● **引用文**:

ねごとの3rdシングル「Lightdentity/Re:myend!」は、2大タイアップの両Aサイドシングル

ねごと | 2012.08.08

 “想いをぶつける曲を作りたい”、というところから生み出された、ねごとの新たな一面を見せてくれた前シングル「sharp ♯」。ねごとにとって、1つの壁を乗り越えた1枚でもあった、同シングルの次に放たれるのは、“苦しいと思う悩み事も、きっといつか光に変わる”という意味が込められた「Lightdentity」と、“終わってしまった自分を、もう一度蘇らせよう”という意味の込められた「Re:myend!」というダブルAサイドシングルだ。

EMTG:今作はライヴ感のある、ねごとらしい両Aサイドシングルだなと。
蒼山:ですね。「Lightdentity」と「Re:myend!」は、両方ともベーシックは去年作った曲なんですが、メロと歌詞は今年に入ってから作ったんです。「Lightdentity」は、最初シンセの音じゃなくピアノの音で、もう少しゆったりしたテンポの曲だったんです。
EMTG:へぇ! 意外!
蒼山:そうなんですよ(笑)。まったく躍れるような曲ではなかったんです。でも、最初のキーボードのリフがとても印象的だったので、”もう少しそこをブラッシュアップさせていったら、ライヴで躍れる曲になるんじゃないかな?”と思ったんです。瑞紀(沙田)を中心に進めていったんですけど、【3拍子で躍らせたい】っていうのは、核にあったかな。あと、シンセの音は印象的な曲だなと。去年いろいろとライヴをやってきて思ったのは、”初めてライヴを見てくれるお客さんにも届く曲を作っていきたいな”ってことだったんです。「sharp ♯」もそうだったんですけど、”1回でも印象強く心に残せる曲を作りたい!!”って、すごく思うようになったんです。
EMTG:曲中にすごく印象的な場面が出てきたりするもんね。
蒼山:そうなんです。「Lightdentity」も、サビの前で一度落とすブロックを作ってみたりとかして、サビに繋げていってますからね。今までは、普通の流れでAメロBメロが来てサビって感じだったけど、そうじゃなくて、ブレイク部分を作ってみたりとか、ラストの大サビの部分は、みんなで歌ってもらえるようなところを入れてみたりして、ライヴを意識した曲作りをしていったんです。そうやってトラックを作ってから、歌詞とメロを当てはめていったんですけど、なかなかいいのが浮かんでこなくて。そしたら、そのタイミングで、リクルートの『ナースフル』のテレビCMのお話を頂いたんです。『ナースフル』って、看護師の転職のCMなんですよ。看護師が転職する際の、そこにある不安と期待のような想いを、自分たちの心情に重ね合わせてみたんです。
EMTG:同世代のナースも多いだろうからね。
蒼山:そうなんです。リアルな自分たちの心情を乗せて、歌詞をかいていったんです。
EMTG:なるほどね。今回歌詞のクレジットが“ねごと”になっているのは?
蒼山:歌詞を作るときに、「今の自分たちの気持ちを重ねたいんだ」ってメンバーに伝えて、3人からも意見をもらいながら書き進めていったので、そういうクレジット表記にしたんです。

● **提供資料**:
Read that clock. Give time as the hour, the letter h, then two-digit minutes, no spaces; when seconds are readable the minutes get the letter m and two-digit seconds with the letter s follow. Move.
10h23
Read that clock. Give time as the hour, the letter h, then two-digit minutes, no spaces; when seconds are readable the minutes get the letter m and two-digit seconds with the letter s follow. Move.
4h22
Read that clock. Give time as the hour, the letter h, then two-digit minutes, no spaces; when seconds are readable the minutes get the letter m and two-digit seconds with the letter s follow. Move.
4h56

---

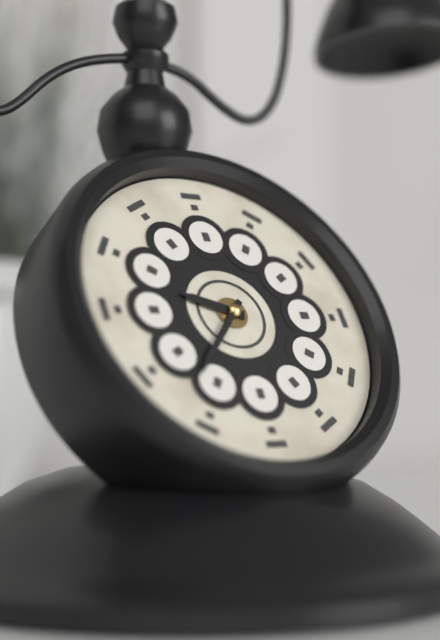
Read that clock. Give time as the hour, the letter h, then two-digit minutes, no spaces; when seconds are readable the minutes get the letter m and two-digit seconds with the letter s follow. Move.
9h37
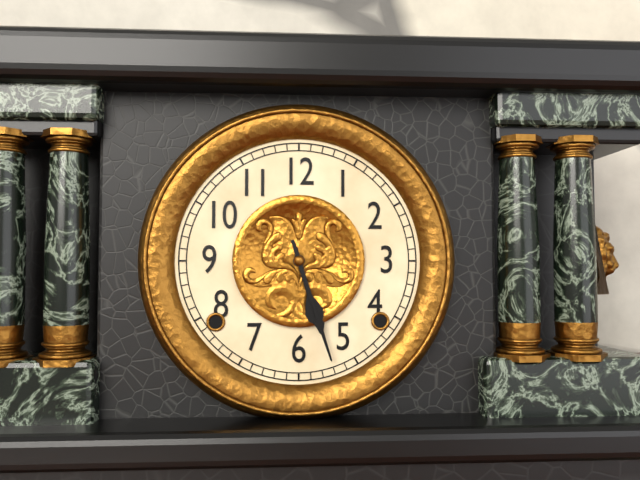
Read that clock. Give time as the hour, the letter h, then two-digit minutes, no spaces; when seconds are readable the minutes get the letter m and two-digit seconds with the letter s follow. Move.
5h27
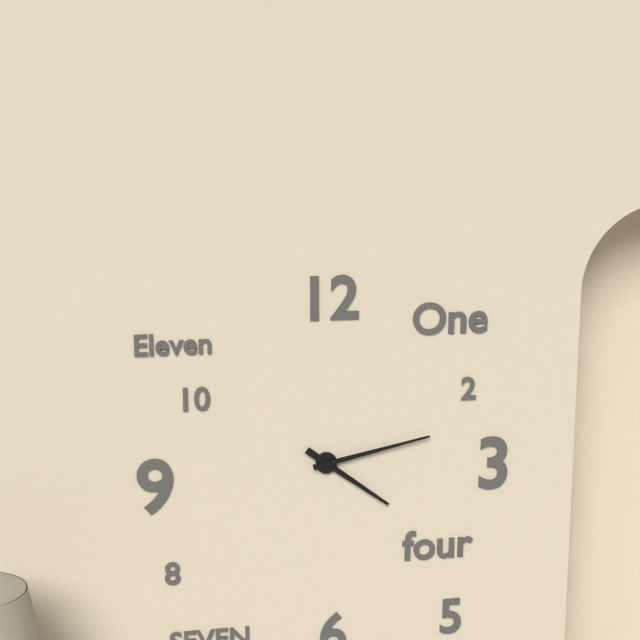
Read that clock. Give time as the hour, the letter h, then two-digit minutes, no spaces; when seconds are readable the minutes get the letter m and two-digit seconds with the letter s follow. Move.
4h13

* * *

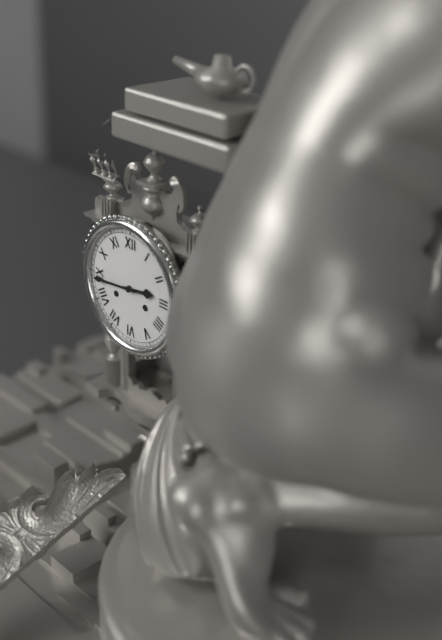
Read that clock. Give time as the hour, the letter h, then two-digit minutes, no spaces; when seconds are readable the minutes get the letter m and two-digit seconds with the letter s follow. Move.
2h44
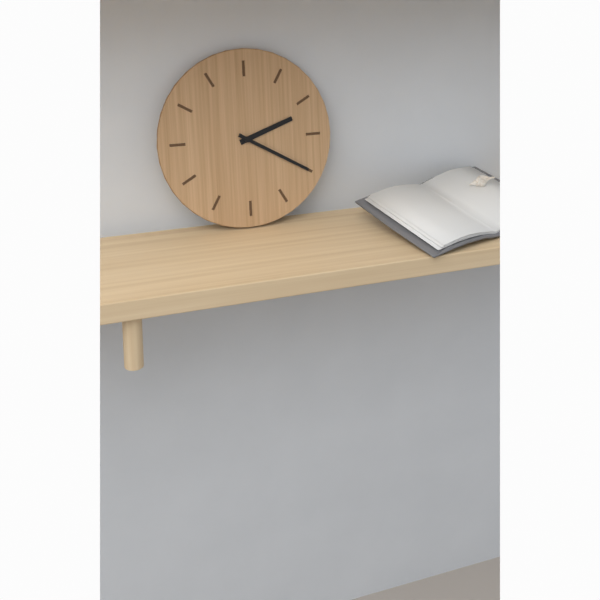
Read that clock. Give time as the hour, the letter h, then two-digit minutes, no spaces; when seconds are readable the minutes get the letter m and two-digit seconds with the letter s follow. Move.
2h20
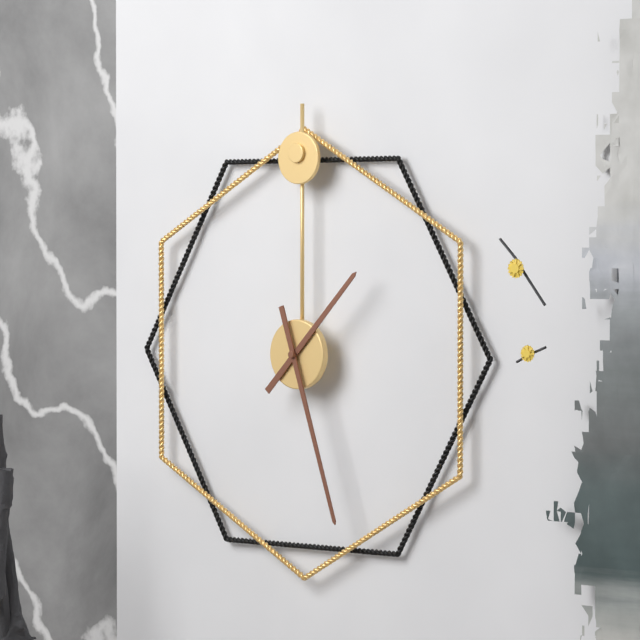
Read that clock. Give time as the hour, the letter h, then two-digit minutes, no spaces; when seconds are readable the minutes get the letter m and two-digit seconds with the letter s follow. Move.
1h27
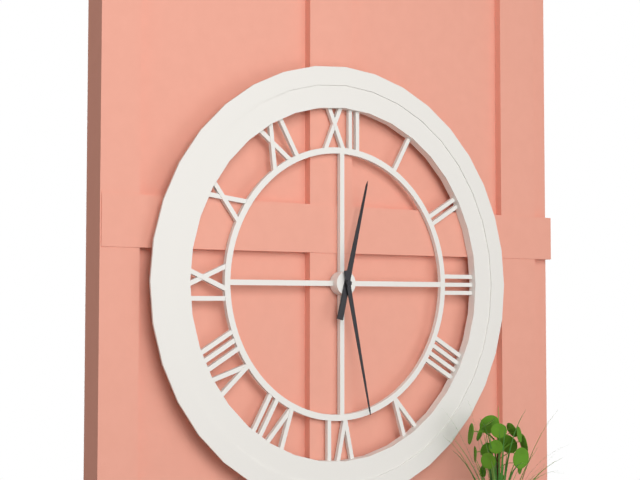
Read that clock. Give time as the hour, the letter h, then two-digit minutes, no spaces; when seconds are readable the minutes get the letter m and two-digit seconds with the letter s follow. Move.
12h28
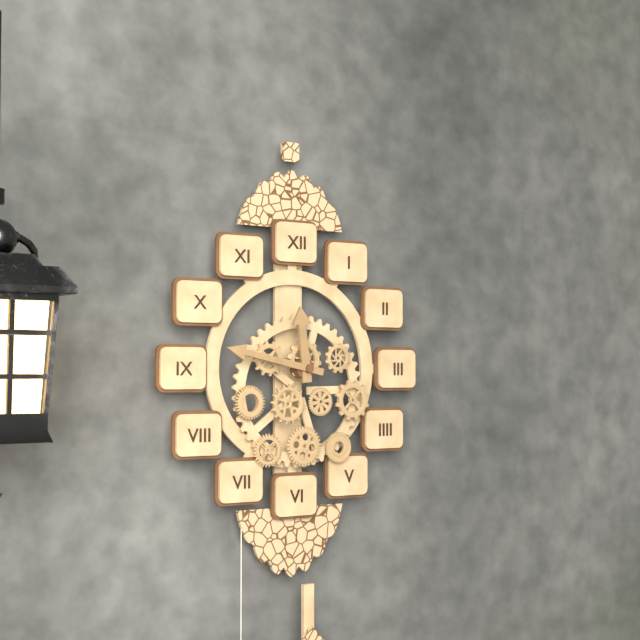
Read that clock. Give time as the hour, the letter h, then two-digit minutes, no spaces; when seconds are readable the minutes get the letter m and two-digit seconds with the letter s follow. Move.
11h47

● **練習問題**: 上の引用文によると、「Lightdentity」は最初、シンセではなく何の音で作られていたか答えなさい。

● **解答**: ピアノの音で作られていました。